People often assumed that the final straw with Paul must have been him beating her or something violent like that, but they were wrong. It was the joke notice he bought from a gift shop and nailed to the kitchen wall: ‘Never Forget, As Far as Everyone Else Is Concerned, We Are a Perfectly Normal Family.’ Family, there is no one else left now who understood her childhood except Diana, no one to mourn with except Diana, and not just her mum, but mourn all of it, the graveyard that was their family life back then. She takes a deep breath. No reply. Leave a message. Silence taps its fingers with impatience until she abruptly rings off. Your mum passed away, you can’t do that on voicemail.

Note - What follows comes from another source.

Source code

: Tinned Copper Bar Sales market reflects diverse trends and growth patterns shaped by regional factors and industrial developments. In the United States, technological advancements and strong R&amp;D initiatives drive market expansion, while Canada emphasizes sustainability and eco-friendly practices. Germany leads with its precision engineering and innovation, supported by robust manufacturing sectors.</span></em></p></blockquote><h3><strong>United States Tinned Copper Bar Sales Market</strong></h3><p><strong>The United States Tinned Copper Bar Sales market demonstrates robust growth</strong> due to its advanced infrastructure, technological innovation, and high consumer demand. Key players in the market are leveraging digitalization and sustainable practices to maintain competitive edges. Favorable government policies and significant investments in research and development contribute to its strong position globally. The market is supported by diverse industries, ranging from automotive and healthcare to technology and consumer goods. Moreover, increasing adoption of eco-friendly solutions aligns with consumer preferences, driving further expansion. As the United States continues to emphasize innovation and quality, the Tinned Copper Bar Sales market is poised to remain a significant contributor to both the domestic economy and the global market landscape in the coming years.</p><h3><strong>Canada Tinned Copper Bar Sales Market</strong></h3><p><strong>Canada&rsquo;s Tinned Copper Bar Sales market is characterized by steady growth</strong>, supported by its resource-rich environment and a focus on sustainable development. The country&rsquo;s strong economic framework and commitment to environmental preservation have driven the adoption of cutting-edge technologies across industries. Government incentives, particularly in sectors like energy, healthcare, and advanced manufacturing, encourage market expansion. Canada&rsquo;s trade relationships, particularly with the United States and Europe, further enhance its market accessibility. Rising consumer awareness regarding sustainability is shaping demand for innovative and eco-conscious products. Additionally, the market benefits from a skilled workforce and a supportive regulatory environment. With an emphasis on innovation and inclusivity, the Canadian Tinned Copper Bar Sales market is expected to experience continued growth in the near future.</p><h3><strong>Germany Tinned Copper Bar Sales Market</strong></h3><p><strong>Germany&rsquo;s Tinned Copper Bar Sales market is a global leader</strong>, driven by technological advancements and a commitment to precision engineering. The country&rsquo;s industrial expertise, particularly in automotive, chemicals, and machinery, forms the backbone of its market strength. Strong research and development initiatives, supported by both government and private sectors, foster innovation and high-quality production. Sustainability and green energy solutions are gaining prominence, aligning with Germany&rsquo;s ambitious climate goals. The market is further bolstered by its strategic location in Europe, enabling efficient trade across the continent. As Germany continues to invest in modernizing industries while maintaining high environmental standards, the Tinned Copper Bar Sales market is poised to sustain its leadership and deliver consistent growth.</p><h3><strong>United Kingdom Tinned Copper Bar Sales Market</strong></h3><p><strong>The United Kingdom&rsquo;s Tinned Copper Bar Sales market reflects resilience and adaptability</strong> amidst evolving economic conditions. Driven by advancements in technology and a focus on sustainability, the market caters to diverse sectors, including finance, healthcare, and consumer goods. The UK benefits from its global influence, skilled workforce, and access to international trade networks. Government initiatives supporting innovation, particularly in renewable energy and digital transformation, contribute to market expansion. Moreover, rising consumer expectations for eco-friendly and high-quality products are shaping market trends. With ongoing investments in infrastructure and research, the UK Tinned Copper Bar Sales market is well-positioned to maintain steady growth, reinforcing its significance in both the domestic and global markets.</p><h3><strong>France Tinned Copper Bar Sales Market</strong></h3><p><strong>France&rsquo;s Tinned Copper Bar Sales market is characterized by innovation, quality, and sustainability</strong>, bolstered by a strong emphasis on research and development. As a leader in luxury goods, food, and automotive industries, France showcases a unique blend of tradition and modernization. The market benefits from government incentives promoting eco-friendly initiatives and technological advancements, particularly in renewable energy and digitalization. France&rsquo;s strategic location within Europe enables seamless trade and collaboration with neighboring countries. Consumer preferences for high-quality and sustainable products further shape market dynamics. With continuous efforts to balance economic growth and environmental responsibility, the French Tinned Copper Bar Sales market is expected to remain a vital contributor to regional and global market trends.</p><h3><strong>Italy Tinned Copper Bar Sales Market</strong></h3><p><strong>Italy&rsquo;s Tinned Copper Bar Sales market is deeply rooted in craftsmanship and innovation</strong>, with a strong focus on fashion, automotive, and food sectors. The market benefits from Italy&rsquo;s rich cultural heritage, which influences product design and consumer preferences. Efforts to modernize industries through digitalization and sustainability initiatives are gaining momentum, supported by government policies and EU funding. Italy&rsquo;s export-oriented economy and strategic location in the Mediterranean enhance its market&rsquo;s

‘How did she get to be so rich?’ Mikey asks later. He has brought his duvet and Penguin downstairs and put on Titanic because that might help. He likes the height of the waves and the sinking; she likes the kissing bits and cries at the ending, but, like most stories, this has a boring part at the beginning before it all goes wrong and that’s where they are up to now.

‘She married it, didn’t she?’ Valerie corrects herself. ‘To be fair, that’s not totally true. She walked out the house when she was sixteen and that was the last we saw of her, more or less, but I think she worked her own way up the ladder even before she met Sir Moneybags.’

Later, there is trouble on the deck, the first mate is looking out through his telescope. Valerie calls her sister again. It’s getting late, but she hasn’t got her mobile number. There’s still no reply.

‘Why did she leave?’

Shifting her position on the sofa, Valerie considers the question. ‘Truth is, Mikey, I don’t know. I never really understood.’

They are jumping now, the passengers, choosing to hurl themselves into the churning sea, rather than die behind locked doors.

‘Anyway, maybe me and Diana can make up again.’

‘Doubt it,’ says Mikey. He reaches for his mother’s hand under the duvet, even as fingernails are slipping from the edge of the lifeboats. Nobody comes. Even though they are shouting across the icy sea, help me, help me, nobody comes.